A landowner's decision to negotiate a right-of-way agreement with Williams or to instead require Williams to use eminent domain to acquire the right-of-way is their most influential input to the FERC review process.
FERC establishes quite clearly in its published policy statement, Certification of New Interstate Natural Gas Pipeline Facilities, that whether landowners negotiate right-of-way agreements with the pipeline company or instead require the pipeline company to obtain the necessary rights-of-way via eminent domain directly impacts their review process.
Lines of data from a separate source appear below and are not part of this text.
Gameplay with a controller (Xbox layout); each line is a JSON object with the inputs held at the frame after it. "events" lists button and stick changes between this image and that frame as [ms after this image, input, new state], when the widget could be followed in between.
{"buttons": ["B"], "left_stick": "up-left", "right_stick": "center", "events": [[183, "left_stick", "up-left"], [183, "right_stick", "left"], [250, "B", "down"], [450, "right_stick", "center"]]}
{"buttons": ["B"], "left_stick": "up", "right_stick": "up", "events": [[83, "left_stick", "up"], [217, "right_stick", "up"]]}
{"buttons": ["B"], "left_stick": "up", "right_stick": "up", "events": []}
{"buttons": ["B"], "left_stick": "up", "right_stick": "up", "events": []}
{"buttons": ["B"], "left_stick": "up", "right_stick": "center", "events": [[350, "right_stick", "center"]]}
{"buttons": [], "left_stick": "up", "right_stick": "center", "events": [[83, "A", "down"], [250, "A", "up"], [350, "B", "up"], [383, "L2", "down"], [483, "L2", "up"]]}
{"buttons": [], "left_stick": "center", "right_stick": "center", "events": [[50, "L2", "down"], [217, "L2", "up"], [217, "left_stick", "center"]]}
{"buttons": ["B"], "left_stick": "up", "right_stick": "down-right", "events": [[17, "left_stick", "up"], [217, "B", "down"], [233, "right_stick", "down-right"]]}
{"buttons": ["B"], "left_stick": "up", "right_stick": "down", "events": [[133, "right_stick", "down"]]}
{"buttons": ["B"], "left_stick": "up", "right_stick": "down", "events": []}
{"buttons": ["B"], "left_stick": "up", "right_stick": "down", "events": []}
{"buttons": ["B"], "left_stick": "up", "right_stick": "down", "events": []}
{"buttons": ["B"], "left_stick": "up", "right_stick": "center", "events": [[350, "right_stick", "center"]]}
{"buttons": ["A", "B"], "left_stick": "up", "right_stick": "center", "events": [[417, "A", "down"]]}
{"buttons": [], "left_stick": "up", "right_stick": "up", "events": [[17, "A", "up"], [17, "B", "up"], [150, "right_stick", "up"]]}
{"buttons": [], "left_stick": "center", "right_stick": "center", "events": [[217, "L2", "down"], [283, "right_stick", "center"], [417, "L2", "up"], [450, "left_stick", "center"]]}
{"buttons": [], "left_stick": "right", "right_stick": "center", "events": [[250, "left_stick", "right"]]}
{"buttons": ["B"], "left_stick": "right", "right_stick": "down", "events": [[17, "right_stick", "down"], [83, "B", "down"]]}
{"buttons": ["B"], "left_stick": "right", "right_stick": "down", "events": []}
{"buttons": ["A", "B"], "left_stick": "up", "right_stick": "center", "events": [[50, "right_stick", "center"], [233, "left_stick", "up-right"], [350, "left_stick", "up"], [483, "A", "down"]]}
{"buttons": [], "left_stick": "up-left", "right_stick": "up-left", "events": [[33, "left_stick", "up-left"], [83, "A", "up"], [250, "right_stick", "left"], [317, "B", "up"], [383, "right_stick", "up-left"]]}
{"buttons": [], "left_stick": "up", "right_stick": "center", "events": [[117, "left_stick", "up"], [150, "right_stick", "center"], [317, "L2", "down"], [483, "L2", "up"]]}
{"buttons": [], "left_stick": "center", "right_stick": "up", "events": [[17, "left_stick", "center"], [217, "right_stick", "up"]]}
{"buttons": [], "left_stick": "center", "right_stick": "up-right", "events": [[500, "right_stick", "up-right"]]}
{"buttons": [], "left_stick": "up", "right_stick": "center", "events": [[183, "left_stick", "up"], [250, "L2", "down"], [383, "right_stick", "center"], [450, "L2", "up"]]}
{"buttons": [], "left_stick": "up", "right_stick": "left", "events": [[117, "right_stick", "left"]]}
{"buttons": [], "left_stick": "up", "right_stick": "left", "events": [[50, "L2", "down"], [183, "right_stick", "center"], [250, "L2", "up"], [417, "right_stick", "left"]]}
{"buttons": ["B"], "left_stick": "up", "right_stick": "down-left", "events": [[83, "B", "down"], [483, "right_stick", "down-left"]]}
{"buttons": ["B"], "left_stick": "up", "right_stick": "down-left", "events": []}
This FERC policy is available for review on the FERC website in three parts: PL99-3-000, PL99-3-001, and PL99-3-002 (after considerable background, the policy description begins on page 18 of PL99-3-000).
Consider the following:
If you do not record your decision on the docket (click here for instructions), it may be invisible to FERC, particularly if your decision is to require that Williams use eminent domain for your property. Two years ago, one pipeline company seems to have surprised FERC with the large number of eminent domain proceedings it filed immediately after receiving FERC approval (read about it here).
If you would rather not attach your name to your decision on the docket, you could use the Line List Number for your property that appears on the maps and other documents you have received from Williams, as that will be sufficient for FERC to record and verify the information. Using your Line List Number is not perfectly anonymous, but as Williams has filed the list of names that match the line list numbers as privileged information (i.e., inaccessible to the public), for most people it would require some digging to make the association.